The largest land mammals that ever lived, Indricotherium (37 to 23 million years ago) and Deinotherium (8.5 to 2.7 million years ago), would have towered over the living African Elephant.
Credit: IMPPS
SYDNEY: The extinction of the dinosaurs paved the way for a rapid increase in the size of the world's mammals, from a maximum size of 10 kg about 200 million years ago to well over 10 tonnes.
Mammals grew as they diversified to fill the vacant niche left by their larger dinosaur predecessors, according to a new study published in the journal Science.
"Mammals originated about 210 Ma years ago and yet didn't diversify greatly in size or ecological role until 65 million years ago.
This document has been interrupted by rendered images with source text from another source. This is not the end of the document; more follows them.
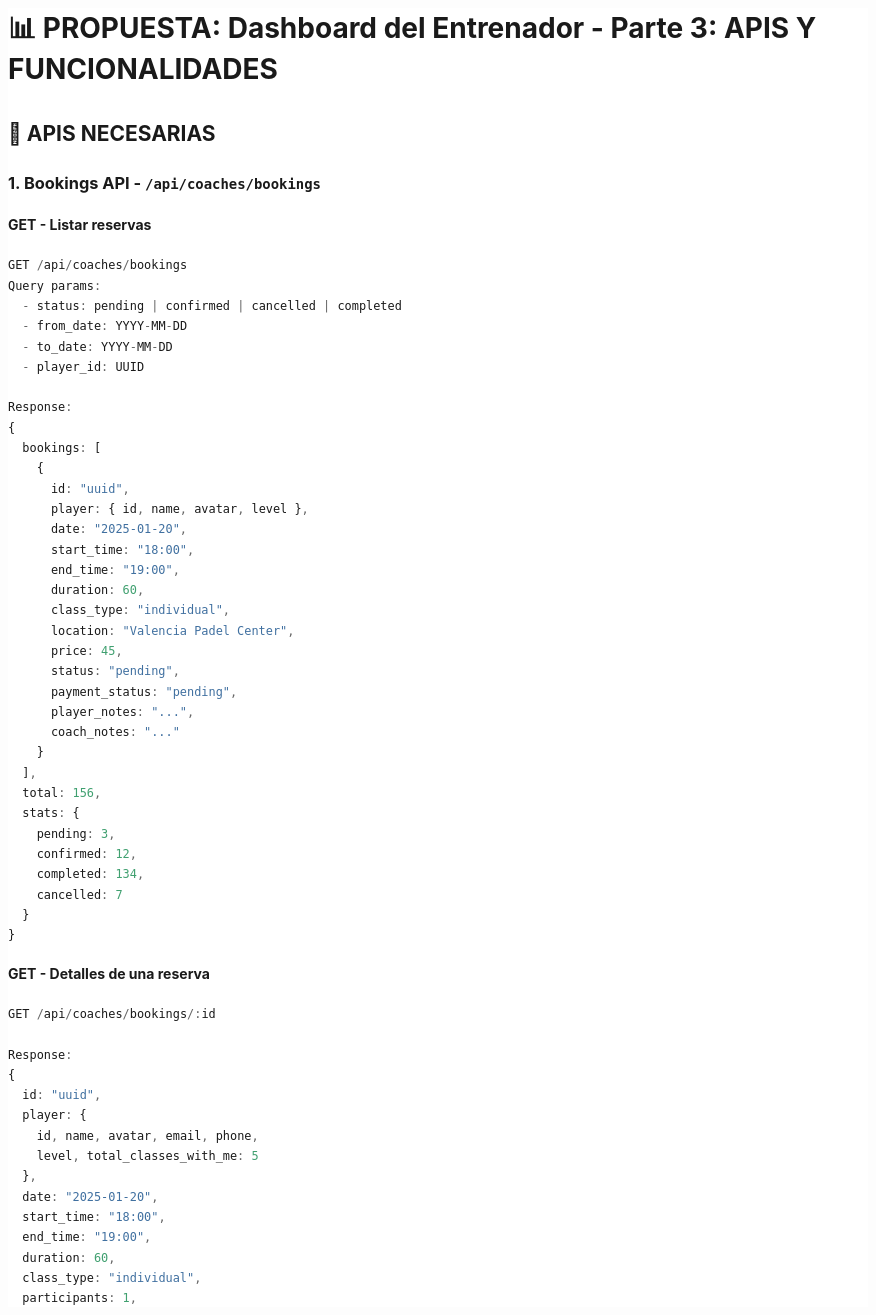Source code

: # 📊 PROPUESTA: Dashboard del Entrenador - Parte 3: APIS Y FUNCIONALIDADES

## 🔌 APIS NECESARIAS

### 1. **Bookings API** - `/api/coaches/bookings`

#### GET - Listar reservas
```typescript
GET /api/coaches/bookings
Query params:
  - status: pending | confirmed | cancelled | completed
  - from_date: YYYY-MM-DD
  - to_date: YYYY-MM-DD
  - player_id: UUID

Response:
{
  bookings: [
    {
      id: "uuid",
      player: { id, name, avatar, level },
      date: "2025-01-20",
      start_time: "18:00",
      end_time: "19:00",
      duration: 60,
      class_type: "individual",
      location: "Valencia Padel Center",
      price: 45,
      status: "pending",
      payment_status: "pending",
      player_notes: "...",
      coach_notes: "..."
    }
  ],
  total: 156,
  stats: {
    pending: 3,
    confirmed: 12,
    completed: 134,
    cancelled: 7
  }
}
```

#### GET - Detalles de una reserva
```typescript
GET /api/coaches/bookings/:id

Response:
{
  id: "uuid",
  player: {
    id, name, avatar, email, phone,
    level, total_classes_with_me: 5
  },
  date: "2025-01-20",
  start_time: "18:00",
  end_time: "19:00",
  duration: 60,
  class_type: "individual",
  participants: 1,
```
It wasn't until non-avian dinosaurs were wiped out that there was sufficient ecological space for mammal diversification to occur," said evolutionary biologist Felisa Smith from the University of New Mexico, lead author of the study.
Body size estimates from fossils
There has been much speculation over the role of the end-Cretaceous extinction event on mammalian evolution, but this is the first study to explain how it had such a swift impact on body size.
To investigate changes in mammalian body size following the demise of the dinosaurs, an international research team compiled data on the largest mammal species in each taxonomic order over their entire evolutionary history on the four largest continents.
For large animals without an existing body size estimate in the literature, the researchers made new estimates by extrapolating body size from measurements of fossilised bones and teeth.
Size increased over 20 million years
The data from each continent pointed to a startlingly rapid increase in overall mammal size that lasted for about 20 million years before reaching a plateau around 42 million years ago.
Not only does it suggest that mammal size grew in response to the absence of the dinosaurs, but also that some kind of universal constraint eventually kicked in to place an upper limit on maximum body size.
"The study tells us a lot about the generality of the factors that set the maximum size of land mammals," Monash University biologist Alistair Evans, a member of the research team, told Cosmos Online.
"Because the patterns are so similar on the different continents, it seems to indicate that there are similar constraints due to the way animals make a living that mean that they can't get any bigger."